◆ Document text ◆
◇ ◇ ◇ ◇

# New guy, new story, sorry it is so long.



## Eastbound (Feb 23, 2012)

Here is my story for anyone who would like to read it. If nothing else I am just expressing myself and trying to figure out where I go from here. Sorry for the length, I don’t know how to shorten it and tell what I need to say.

​“M” and I have been together for 8 years now. We’ve had our fair share of challenges and splits, but we always made it and always came out stronger on the other side. The last time we split it worked out the best. We moved in together, started planning a life, talking about a family. One day she did something she knew would cause a fight, she knew it was wrong and there would be only one way I would respond (she knows me pretty good I guess). She used this as an excuse, she left and moved in with her parents saying she needed some space but we can work things out. I did my best to give that to her, but I know I was not the most generous of persons on that first day, I was shocked, dumbfounded and had no clue what was going on.

◇ ◇ ◇ ◇

◆ Data below ◆
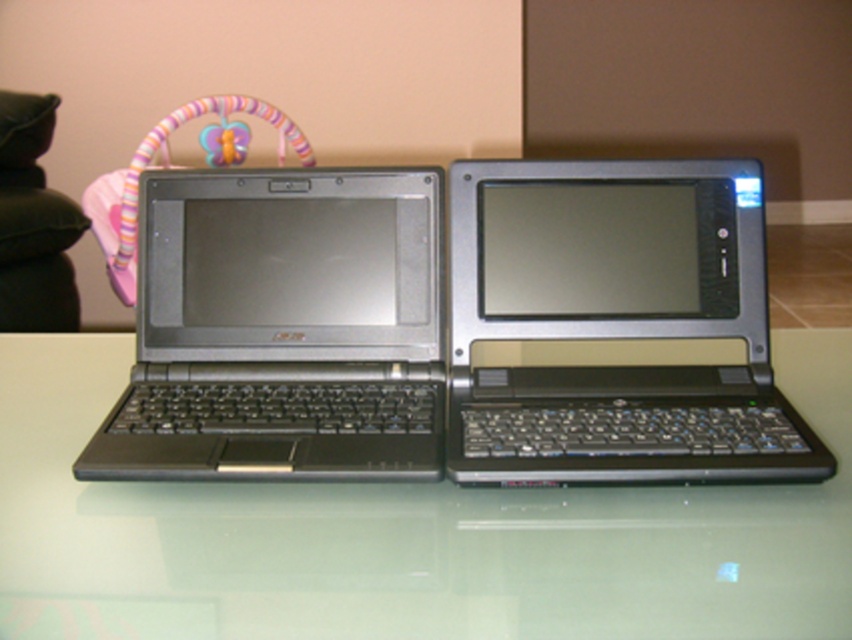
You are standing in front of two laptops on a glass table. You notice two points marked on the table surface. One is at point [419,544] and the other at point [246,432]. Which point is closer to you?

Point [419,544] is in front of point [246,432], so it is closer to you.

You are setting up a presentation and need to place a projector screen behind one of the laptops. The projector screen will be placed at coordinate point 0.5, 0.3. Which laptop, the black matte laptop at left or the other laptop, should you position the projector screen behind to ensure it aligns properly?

◇ ◇ ◇ ◇

◆ Work instructions ◆
#1 In the breakup post, where did M go to live after she left?
#2 Go on with the breakup post, picking up right after its last sentence.
You won't need the listing for this.

◆ Written responses ◆
#1 She moved in with her parents.

#2
​We met up a couple weeks later after maintaining a small amount of contact for dinner and a movie. It was here she used the “love but not in love” line. I am sorry, but I do not believe in that what-so-ever but I will touch on that later. She said I deserve to be happy and she was happy to have shared out time together and all the normal stuff. She also wanted to stay friends, did not want to lose me from her life.

​I partially agreed. I also did not want her out of my life, and we could “be friends” on the condition she understood that I was after more, while our friendship was not held hostage to us getting back together, under no circumstance would I be giving up the hope of “US”. I kept wooing her, but kept it to emails, cards and just the occasional talk. Face to face, we began to spend much more time together but as “friends” enjoying each other’s company, and I had thought building back something special. We were doing things together, dinner, gym, TV, board games, whatever at least half of the week and increasing.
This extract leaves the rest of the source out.